Another Mid-Term Victory

Whatever your thoughts about the mid-term elections, it’s clear we will have many new faces in state capitols, governors’ mansions and at the U.S. Capitol. The vast majority of these newly-elected people were not voted in purely on an education platform. However, many of them ran in part as education reformers, and on a night where seemingly everyone was concerned about red and blue, it was the color purple that surprised me most.  Candidates from both parties who are supporters of substantive education reform in general, and charter schools in particular, were elected from every region of the country. 

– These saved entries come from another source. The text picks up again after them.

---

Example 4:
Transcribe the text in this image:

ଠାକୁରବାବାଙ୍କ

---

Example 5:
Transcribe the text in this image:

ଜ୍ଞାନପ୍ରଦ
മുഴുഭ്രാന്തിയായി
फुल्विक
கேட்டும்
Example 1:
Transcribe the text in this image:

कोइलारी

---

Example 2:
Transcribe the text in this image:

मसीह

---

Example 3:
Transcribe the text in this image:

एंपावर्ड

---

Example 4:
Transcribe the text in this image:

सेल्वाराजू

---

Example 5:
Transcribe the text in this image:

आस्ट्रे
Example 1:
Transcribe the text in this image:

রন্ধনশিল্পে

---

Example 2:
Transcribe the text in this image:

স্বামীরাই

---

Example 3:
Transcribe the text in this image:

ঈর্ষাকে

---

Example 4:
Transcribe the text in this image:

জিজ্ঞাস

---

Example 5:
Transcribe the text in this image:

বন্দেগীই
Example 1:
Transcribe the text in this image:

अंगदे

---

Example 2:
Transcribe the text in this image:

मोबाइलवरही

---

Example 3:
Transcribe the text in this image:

Some notable examples include Janet Barresi, the new Oklahoma Superintendent of Public Instruction who helped found two charter schools in Oklahoma City and Delaware’s new U.S. Senator, Chris Coons also knows his way around education reform issues. John Hickenlooper, governor-elect from my home state of Colorado, and Joe Walsh, a newly-elected U.S. Representative from Illinois are also friends of education reform.

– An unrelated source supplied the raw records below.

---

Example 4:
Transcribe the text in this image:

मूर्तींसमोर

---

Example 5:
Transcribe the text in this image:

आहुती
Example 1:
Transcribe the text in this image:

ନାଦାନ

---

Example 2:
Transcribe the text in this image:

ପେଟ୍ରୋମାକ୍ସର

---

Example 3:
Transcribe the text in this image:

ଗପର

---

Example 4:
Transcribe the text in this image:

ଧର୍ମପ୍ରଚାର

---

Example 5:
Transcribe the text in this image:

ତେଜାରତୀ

While it’s too early to say exactly how these new players will affect key education issues, it is another indication of the growing support for high-quality education from both parties.  Who can say whether we’ll see the re-authorization of the Elementary and Secondary Education Act, a third round of Race to the Top funding, or improvements to weak charter laws in several states?  It’s anyone’s guess. But, I do know that if there’s one issue everyone can agree to work on, it’s education. 

Voters had a lot on their minds this election season, and school reform was admittedly a few notches down from hot-button issues like jobs and the economy. Yet, buoyed by the release of “Waiting for Superman,” the attention of Oprah Winfrey and a solid two months of news coverage on the issue, education reform has dominated political discourse like never before.  While it still falls shy of being a deciding issue for voters, more and more people are holding their elected officials accountable for improving public education for all students.